Paris Peoples

Personal information
- Nationality: United States
- Born: 27 May 2000 (age 26)
- Height: 175 cm (5 ft 9 in)

Sport
- Sport: Athletics
- Event: Sprint

Achievements and titles
- Personal best(s): 400 m: 50.36 (Sacramento, 2023)

Medal record
Women's athletics
Representing United States
World Indoor Championships
| Gold medal – first place | 2026 Toruń | 4 × 400 m relay |
World Relays
| Gold medal – first place | 2026 Gaborone | Mixed 4 × 400 m relay |
| Silver medal – second place | 2025 Guangzhou | 4 × 400 m relay |

= Paris Peoples =

American sprinter (born 2000)

Paris Peoples (born 27 May 2000) is an American sprinter. She was third over 400 metres at the 2026 USA Indoor Championships.

==Early life==
She attended Benjamin N. Cardozo High School in New York. She won 600 m race at the 2017 Indoor States Championship.

==Career==
Peoples was a junior at the University of Arkansas by 2022. That year, she won the distance medley relay at the 2022 NCAA Indoor Championships alongside Isabel Van Camp, Krissy Gear and Logan Jolly. She ran a personal best for the 400 metres of 50.60 seconds in Sacramento, California in May 2023.
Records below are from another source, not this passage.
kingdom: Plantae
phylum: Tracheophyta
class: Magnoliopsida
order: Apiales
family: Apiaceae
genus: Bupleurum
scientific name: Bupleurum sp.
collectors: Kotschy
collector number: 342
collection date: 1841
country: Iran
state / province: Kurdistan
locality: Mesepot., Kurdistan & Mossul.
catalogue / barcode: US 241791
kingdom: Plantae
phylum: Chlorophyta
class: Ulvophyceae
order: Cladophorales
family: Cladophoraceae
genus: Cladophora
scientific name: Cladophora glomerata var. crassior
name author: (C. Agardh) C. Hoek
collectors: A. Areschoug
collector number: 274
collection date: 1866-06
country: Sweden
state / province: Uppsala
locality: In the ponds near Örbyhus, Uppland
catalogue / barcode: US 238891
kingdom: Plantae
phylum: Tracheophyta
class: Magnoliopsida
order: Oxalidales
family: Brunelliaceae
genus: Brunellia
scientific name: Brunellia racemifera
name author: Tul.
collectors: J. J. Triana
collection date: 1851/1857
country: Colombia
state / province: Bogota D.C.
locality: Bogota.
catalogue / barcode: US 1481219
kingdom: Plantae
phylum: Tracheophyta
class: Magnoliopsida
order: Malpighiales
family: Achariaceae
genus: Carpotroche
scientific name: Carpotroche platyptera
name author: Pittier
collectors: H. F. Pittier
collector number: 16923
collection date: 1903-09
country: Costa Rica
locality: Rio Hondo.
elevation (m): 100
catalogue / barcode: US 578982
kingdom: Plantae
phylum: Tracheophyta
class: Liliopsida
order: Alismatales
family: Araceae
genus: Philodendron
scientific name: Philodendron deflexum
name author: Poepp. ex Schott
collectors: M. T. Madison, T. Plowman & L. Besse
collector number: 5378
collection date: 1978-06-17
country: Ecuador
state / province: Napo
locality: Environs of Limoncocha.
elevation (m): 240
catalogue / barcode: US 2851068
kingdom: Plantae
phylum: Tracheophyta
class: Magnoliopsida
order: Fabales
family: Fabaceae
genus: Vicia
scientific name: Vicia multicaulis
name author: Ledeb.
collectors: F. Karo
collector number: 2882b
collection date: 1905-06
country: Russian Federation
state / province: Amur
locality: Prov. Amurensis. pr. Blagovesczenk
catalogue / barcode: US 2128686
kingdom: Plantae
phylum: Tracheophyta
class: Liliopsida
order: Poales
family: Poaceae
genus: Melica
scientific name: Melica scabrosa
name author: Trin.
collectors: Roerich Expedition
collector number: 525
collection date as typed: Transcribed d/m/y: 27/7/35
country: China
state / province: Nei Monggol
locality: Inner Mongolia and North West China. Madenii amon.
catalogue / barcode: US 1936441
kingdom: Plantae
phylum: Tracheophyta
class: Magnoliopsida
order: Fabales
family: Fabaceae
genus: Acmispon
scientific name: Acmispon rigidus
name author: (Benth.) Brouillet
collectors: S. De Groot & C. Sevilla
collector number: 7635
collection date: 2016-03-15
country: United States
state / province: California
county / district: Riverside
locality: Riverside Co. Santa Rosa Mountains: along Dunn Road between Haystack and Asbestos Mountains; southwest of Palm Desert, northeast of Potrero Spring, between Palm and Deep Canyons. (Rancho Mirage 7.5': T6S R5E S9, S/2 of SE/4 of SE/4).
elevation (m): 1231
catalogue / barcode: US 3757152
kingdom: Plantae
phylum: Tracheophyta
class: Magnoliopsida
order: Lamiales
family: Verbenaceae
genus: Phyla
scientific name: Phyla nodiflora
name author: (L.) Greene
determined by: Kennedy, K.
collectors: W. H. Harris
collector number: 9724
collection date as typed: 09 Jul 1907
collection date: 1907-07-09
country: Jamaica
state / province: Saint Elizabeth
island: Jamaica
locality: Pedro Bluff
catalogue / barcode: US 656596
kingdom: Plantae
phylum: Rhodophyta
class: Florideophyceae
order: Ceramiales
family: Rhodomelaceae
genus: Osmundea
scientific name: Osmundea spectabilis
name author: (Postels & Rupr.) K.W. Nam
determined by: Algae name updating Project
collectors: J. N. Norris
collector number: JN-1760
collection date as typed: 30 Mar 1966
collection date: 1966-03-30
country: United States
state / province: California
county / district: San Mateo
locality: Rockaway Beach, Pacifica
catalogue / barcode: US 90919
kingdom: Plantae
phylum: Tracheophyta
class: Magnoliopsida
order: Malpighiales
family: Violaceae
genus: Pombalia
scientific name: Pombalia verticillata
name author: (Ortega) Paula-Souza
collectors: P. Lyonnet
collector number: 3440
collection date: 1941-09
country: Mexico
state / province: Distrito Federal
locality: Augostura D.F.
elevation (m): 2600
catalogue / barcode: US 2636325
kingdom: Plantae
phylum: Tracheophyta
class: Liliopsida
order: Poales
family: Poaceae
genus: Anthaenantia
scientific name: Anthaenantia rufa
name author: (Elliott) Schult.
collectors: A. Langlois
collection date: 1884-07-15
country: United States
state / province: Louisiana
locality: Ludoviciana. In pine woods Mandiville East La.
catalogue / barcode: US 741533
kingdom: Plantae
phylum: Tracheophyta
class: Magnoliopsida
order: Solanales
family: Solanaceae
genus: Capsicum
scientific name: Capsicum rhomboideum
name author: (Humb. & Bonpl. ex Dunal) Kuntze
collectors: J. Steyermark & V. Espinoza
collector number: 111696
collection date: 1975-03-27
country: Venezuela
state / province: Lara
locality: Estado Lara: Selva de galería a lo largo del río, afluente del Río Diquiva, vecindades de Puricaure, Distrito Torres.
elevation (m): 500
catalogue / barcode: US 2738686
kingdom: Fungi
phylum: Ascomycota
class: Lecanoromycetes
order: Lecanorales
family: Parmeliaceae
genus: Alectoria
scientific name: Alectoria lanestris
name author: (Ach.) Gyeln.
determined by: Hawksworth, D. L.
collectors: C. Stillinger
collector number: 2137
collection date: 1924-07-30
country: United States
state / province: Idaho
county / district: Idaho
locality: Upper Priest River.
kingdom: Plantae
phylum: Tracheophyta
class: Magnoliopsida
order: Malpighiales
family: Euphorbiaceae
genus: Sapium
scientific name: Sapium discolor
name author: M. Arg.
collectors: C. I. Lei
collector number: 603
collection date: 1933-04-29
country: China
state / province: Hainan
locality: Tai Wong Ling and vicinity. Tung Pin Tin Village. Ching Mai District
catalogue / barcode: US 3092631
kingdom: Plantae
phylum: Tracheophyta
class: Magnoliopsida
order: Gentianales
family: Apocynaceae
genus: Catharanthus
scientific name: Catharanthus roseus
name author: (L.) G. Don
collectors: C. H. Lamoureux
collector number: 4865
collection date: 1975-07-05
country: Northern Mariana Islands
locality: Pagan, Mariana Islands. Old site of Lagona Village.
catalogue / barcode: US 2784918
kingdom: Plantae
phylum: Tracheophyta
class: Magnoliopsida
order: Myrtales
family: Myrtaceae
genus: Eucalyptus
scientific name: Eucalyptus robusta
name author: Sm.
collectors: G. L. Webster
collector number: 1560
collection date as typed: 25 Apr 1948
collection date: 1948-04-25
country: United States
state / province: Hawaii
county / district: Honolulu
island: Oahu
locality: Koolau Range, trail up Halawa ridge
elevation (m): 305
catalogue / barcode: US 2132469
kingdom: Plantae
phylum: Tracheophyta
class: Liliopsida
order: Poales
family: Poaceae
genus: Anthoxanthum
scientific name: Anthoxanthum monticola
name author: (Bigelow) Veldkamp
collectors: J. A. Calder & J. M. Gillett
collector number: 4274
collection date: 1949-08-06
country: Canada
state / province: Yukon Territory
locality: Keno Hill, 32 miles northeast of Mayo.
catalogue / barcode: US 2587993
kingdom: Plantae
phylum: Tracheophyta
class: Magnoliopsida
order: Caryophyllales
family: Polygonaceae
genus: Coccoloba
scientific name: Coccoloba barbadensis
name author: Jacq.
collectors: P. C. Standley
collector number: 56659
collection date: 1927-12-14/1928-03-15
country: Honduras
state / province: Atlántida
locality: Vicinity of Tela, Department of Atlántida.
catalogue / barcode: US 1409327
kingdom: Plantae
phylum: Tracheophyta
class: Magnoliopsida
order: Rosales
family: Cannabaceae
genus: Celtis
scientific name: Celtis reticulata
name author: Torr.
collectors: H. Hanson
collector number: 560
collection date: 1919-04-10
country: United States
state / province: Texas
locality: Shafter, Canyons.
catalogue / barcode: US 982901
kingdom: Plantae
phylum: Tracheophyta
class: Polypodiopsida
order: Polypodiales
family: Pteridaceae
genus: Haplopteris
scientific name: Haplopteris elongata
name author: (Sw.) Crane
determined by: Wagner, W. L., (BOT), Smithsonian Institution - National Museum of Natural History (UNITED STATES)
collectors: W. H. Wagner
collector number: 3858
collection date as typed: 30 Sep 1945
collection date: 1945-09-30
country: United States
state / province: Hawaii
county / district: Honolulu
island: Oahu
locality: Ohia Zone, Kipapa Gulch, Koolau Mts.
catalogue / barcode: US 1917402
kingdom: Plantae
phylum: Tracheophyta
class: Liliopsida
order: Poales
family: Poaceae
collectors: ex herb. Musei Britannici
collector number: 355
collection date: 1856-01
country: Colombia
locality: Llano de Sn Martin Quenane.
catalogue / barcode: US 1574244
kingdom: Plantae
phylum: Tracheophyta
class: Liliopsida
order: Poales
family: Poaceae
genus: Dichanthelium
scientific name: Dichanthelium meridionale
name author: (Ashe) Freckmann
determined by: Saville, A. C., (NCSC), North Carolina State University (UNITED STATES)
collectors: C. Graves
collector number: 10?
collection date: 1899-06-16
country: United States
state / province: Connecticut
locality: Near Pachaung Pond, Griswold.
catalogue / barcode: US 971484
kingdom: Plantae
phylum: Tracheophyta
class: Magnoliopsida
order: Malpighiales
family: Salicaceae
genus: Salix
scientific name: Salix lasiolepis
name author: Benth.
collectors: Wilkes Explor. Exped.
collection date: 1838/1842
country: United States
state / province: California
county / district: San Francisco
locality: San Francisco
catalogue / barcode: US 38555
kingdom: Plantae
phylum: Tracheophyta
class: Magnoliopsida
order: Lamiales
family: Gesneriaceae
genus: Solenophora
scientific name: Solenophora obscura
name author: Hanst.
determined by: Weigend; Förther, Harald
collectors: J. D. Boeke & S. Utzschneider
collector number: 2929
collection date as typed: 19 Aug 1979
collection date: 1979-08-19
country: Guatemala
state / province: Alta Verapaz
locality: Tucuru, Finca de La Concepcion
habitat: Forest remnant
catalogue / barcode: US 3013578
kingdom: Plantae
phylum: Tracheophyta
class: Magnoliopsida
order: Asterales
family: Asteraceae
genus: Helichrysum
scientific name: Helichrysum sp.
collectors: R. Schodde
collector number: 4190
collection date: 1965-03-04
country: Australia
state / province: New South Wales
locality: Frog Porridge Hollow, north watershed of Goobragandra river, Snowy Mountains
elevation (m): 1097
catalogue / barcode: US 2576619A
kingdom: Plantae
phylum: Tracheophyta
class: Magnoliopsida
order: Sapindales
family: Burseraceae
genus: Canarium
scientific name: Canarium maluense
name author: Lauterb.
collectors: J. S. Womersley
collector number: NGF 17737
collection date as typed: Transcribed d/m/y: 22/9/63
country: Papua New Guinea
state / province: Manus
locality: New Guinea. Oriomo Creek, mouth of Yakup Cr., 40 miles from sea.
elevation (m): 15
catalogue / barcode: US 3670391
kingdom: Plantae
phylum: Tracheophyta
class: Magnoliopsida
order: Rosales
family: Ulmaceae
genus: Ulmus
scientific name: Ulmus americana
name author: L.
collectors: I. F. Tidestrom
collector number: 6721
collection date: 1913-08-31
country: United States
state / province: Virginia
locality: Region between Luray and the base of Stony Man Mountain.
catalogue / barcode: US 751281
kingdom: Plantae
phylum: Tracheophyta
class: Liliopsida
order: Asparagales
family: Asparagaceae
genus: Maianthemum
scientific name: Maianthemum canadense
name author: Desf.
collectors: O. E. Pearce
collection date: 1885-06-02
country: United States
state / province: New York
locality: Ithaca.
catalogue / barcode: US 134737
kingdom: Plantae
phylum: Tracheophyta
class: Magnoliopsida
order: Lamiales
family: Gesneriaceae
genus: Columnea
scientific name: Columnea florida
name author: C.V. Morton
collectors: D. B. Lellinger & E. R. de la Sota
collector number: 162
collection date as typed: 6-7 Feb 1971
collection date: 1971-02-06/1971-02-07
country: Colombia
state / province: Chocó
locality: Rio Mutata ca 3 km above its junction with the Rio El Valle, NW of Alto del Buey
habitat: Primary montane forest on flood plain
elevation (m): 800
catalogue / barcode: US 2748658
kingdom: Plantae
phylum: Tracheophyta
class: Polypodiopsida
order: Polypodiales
On 24 April 2025, she was named in the American team for the 2025 World Athletics Relays in Guangzhou, China in May 2025. She competed for the United States in the women's 4 × 400 metres relay as the team won their heat to secure a place at the 2025 World Championships. She ran the opening leg of the final with a 52.21 second split, as the American team came away with second place overall and the silver medal.

On 1 March 2026, she was third to Rosey Effiong and Bailey Lear in the 400 metres at the 2026 USA Indoor Track and Field Championships, running 51.63 seconds. She was selected for the United States relay teams at the 2026 World Athletics Indoor Championships in Toruń, Poland, winning the gold medal with the women's 4 × 400 m relay team.

Competing outdoors, Peoples beat Saint Vincent's Shafiqua Maloney to the line of the women's 600 m in a time of 1:23.45 at the 2026 Miramar Invitational on 4 April. In April ahe placed second to home runner Mercy Oketch in 51.06 seconds at the Kip Keino Classic in Nairobi. She was named in the United States team for the 2026 World Athletics Relays in Gaborone, Botswana. She ran as part of the mixed 4 x 400 metres relay team which won the gold medal having also won their heat on the opening day. She placed eighth in the 400 m at the 2026 Shanghai Diamond League and sixth on 19 June at the 2026 Doha Diamond League.